While someone could've relied more readily on the cash flow from bonds and term deposits 15 years ago, investors now accept a certain amount of equity risk and are buying shares in infrastructure companies, utilities and property firms to secure reliable dividends.

The founders of sharesies want to see Kiwis do more than just leave their savings in a bank account. Photo / Getty Images
The founders of sharesies want to see Kiwis do more than just leave their savings in a bank account. Photo / Getty Images

Sharesies has piqued the interest of all kinds of people, and is keenly focused on building a community.

As an online native, web-based forums are an obvious way for it to spread the word. But it doesn't shy away from real-life and is using share club events where industry professionals talk about investing and field questions from the floor.

The bulk of its users are under-40 and happy to use digital devices – not your typical attendee at an annual meeting. That's attractive to NZX chief executive Mark Peterson.
"They're very happy to look at different types of investors – that bit's interesting for us," he says.

"It fits exactly into the conditions we're trying to create here."

Peterson says existing broker networks and wealth managers cater to the high net-worth crowd and institutional investors, while the likes of ASB Securities and Jarden's Direct Broking tick the box for DIY investors.
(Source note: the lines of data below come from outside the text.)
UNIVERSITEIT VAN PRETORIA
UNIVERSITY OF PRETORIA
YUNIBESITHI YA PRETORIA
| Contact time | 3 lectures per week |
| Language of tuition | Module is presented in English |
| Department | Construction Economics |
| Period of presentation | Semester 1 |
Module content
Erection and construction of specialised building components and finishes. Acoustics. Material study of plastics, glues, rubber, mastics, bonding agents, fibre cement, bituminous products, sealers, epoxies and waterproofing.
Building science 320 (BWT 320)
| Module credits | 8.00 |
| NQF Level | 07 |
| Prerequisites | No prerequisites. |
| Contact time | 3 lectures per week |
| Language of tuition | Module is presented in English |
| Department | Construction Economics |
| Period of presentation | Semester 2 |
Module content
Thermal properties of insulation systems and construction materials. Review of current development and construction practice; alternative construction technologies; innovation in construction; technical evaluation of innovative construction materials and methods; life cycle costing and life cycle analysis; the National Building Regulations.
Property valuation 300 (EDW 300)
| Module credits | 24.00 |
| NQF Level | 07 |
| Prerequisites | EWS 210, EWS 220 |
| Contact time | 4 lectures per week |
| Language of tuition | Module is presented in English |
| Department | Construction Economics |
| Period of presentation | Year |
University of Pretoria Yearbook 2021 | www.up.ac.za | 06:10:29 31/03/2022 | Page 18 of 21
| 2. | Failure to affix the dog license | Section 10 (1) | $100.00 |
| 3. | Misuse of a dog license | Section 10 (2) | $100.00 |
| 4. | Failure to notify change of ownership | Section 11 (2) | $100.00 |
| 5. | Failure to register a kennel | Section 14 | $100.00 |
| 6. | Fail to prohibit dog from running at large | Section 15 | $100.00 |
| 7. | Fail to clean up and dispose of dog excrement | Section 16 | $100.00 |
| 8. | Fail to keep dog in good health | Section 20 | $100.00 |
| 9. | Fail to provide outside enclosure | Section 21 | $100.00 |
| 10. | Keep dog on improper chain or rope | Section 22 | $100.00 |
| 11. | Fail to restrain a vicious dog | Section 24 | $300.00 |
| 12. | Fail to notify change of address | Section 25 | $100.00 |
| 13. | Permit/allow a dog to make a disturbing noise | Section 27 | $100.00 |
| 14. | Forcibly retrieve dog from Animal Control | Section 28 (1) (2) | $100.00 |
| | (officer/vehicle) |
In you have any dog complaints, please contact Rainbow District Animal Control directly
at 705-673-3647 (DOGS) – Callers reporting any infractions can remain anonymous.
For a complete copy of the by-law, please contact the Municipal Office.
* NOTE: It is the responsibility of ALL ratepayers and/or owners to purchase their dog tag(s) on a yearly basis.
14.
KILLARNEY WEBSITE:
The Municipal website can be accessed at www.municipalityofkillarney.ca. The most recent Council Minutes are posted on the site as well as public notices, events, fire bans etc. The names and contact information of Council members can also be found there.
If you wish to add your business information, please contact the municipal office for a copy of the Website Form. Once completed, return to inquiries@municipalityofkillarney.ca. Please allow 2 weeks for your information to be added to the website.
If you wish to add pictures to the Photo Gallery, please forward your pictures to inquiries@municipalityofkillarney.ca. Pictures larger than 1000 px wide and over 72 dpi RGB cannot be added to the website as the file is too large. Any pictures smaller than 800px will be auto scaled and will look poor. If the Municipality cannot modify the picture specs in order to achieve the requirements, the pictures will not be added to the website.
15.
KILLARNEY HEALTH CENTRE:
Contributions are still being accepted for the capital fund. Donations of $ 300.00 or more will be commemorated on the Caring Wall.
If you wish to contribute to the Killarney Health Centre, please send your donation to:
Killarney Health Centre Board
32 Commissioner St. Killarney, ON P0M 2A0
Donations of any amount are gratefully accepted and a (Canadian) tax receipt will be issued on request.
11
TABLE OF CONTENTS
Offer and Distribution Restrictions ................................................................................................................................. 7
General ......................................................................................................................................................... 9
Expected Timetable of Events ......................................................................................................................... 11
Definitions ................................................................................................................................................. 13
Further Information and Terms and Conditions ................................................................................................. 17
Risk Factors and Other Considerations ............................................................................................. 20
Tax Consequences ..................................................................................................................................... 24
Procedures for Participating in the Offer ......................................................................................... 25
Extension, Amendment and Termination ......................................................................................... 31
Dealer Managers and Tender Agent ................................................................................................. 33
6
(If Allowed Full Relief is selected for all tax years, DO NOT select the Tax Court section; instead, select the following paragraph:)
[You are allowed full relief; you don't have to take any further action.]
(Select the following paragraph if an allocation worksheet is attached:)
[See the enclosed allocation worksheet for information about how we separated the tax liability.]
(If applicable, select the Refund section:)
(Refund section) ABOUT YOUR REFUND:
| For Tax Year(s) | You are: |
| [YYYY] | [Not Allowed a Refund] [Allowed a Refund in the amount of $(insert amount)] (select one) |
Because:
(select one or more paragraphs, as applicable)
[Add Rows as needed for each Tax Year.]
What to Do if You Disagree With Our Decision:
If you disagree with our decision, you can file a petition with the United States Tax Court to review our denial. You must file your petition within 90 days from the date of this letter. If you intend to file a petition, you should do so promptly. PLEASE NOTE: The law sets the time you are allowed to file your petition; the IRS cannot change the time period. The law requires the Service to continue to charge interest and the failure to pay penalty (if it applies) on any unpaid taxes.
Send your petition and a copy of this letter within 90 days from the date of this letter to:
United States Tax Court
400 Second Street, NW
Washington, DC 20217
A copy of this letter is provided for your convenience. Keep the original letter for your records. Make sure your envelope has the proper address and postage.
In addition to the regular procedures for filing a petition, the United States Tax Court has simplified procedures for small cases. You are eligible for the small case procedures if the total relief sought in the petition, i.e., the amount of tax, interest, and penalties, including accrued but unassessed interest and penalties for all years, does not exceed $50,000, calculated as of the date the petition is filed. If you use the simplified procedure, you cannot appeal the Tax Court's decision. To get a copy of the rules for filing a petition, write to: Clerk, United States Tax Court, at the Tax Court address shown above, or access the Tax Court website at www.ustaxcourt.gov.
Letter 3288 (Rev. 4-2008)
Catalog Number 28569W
The NZX chief is on a mission to make the local market more attractive with updated listing rules and a new pricing regime. That's principally to drive greater liquidity – a key plank for a healthy capital market because more activity in security should lead to more accurate pricing.

Sharesies has put forward a pretty sharp offer with no minimum charge and a 0.5 per cent for orders up to $3,000 – think 50 cents to make a $100 investment - compared to the $15 fee ASB Securities would charge.

That hits Sharesies' message of bringing investing to the people, however, its 0.1 per cent fee for any amount above $3,000 stands up pretty well to the 0.2 per cent charge at Direct Broking on $15,000-plus and ASB's 0.3 per cent fee above $10,000.

Don't expect the existing players to sit around twiddling their thumbs. This could be just the jolt the market needs.